--- start of RECORDS TO PROCESS ---
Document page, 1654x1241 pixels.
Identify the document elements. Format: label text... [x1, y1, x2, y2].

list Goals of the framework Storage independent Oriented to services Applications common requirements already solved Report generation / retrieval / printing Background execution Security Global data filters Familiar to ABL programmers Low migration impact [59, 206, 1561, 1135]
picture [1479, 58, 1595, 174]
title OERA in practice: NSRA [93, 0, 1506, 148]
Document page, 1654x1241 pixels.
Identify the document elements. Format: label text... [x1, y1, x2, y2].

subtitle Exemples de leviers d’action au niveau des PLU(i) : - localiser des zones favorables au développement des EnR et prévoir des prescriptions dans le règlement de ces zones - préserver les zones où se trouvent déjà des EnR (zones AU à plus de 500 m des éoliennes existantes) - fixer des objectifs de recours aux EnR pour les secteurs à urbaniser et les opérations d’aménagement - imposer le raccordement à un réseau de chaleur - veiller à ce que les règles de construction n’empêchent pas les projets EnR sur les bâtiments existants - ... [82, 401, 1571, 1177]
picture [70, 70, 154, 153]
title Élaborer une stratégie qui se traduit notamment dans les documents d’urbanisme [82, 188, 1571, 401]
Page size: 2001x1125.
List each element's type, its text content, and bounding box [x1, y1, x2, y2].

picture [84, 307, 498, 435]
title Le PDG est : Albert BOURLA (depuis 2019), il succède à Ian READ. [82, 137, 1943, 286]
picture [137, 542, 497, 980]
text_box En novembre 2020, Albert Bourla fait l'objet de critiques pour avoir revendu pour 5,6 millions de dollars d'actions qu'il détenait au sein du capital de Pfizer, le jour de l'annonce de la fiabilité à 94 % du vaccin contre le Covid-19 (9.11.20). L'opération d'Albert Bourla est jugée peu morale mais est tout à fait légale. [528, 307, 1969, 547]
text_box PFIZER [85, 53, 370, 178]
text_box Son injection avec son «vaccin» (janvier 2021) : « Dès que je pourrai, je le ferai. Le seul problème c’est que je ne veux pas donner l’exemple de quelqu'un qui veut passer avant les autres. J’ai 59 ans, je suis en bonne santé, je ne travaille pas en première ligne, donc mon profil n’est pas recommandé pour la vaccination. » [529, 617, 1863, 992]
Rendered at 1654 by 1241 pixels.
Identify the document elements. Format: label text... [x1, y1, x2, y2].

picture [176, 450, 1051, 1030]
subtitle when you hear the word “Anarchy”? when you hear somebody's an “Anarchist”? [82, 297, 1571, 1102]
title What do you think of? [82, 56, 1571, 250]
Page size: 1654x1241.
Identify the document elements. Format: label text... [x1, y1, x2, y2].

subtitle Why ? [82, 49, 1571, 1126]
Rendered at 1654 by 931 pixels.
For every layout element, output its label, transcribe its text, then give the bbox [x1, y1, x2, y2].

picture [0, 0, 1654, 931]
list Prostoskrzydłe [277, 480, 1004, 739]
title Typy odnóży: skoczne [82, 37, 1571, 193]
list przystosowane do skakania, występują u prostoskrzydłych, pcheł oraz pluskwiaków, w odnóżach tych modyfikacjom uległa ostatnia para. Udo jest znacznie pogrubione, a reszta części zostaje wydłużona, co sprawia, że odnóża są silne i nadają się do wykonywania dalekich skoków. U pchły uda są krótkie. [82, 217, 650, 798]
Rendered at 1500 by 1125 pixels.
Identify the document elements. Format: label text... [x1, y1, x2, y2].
--- end of RECORDS TO PROCESS ---
AIM. Copy the stretch from the line containing "Rendered at 1500 by 1125 pixels." through the end of the lines, swapping "document elements" for "page elements" and leaving everything else unchanged.

ANSWER TO THIS EXERCISE.
Rendered at 1500 by 1125 pixels.
Identify the page elements. Format: label text... [x1, y1, x2, y2].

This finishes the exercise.